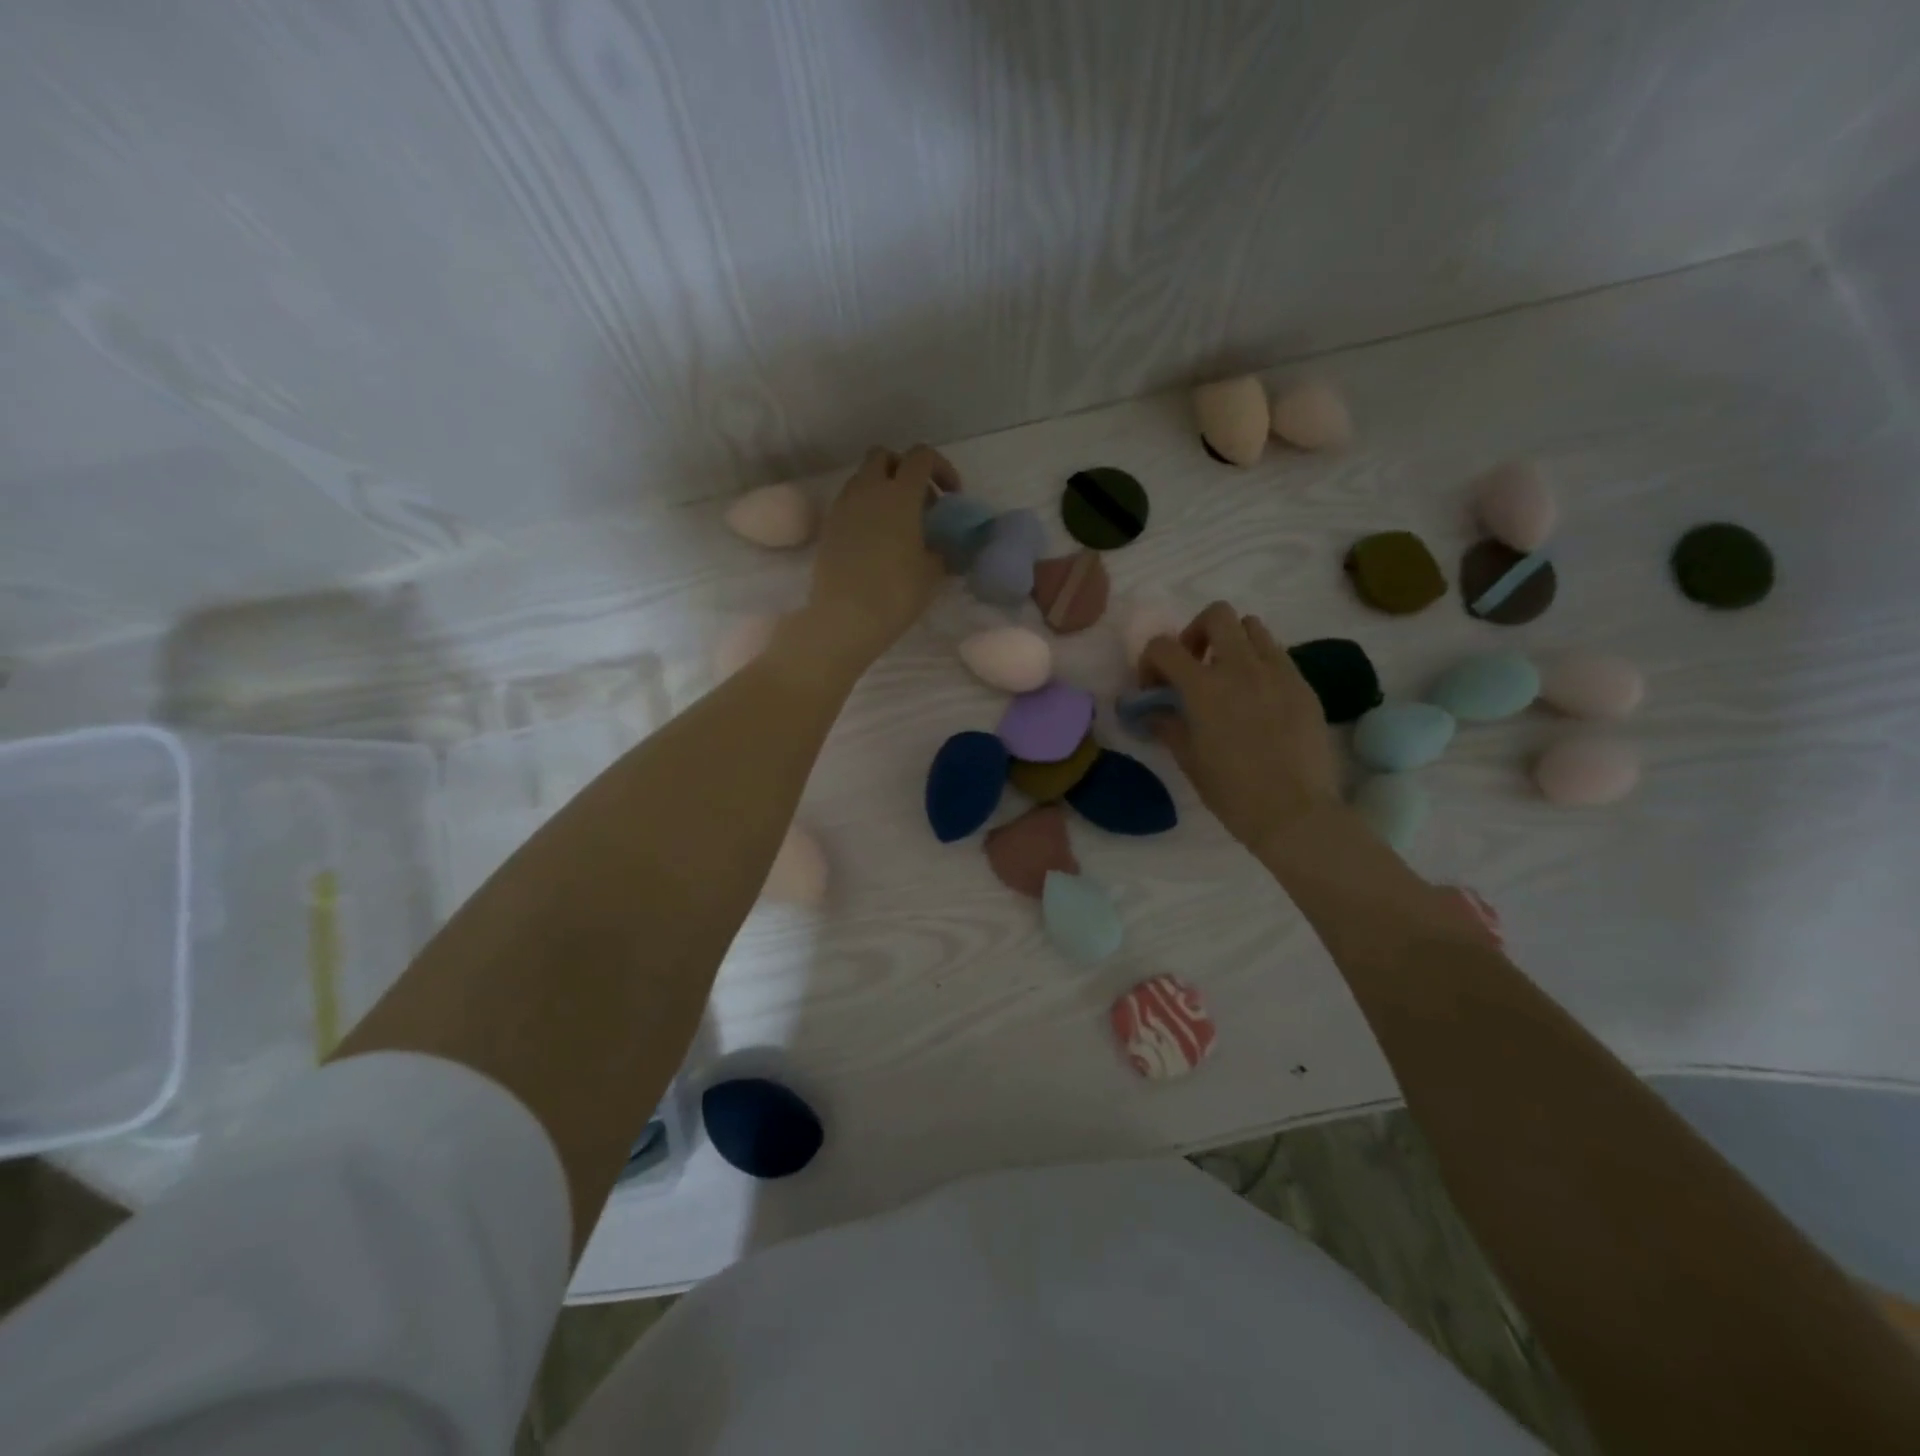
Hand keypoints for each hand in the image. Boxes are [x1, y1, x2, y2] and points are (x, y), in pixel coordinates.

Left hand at [803, 445, 950, 668]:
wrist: (844, 618)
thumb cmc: (896, 592)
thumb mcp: (932, 572)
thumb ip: (941, 549)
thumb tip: (940, 545)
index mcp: (900, 494)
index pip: (921, 456)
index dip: (941, 468)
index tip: (951, 497)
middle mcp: (868, 490)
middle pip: (885, 456)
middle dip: (904, 470)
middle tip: (920, 503)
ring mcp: (843, 506)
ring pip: (863, 478)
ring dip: (882, 489)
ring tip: (897, 524)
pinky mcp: (828, 527)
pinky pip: (849, 503)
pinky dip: (865, 510)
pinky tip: (875, 540)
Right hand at [1141, 602, 1339, 851]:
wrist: (1295, 812)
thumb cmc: (1232, 792)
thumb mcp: (1189, 759)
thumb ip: (1167, 725)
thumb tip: (1152, 710)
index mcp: (1204, 687)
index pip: (1164, 646)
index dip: (1150, 660)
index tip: (1155, 687)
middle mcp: (1241, 667)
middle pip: (1217, 615)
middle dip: (1197, 633)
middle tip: (1195, 665)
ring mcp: (1278, 672)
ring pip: (1253, 627)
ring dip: (1232, 642)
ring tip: (1229, 677)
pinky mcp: (1303, 684)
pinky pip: (1278, 654)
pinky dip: (1260, 663)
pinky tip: (1258, 698)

::::::::::

- **What the task requires**: Repeat exactly, and only, the lines of the records above, starting with the line that contains "index tip: (1155, 687)" and ending with the final line, both included.

- **Finished exercise**:
index tip: (1155, 687)
middle mcp: (1241, 667)
middle pip: (1217, 615)
middle dip: (1197, 633)
middle tip: (1195, 665)
ring mcp: (1278, 672)
ring pip: (1253, 627)
ring dip: (1232, 642)
ring tip: (1229, 677)
pinky mcp: (1303, 684)
pinky pip: (1278, 654)
pinky dip: (1260, 663)
pinky tip: (1258, 698)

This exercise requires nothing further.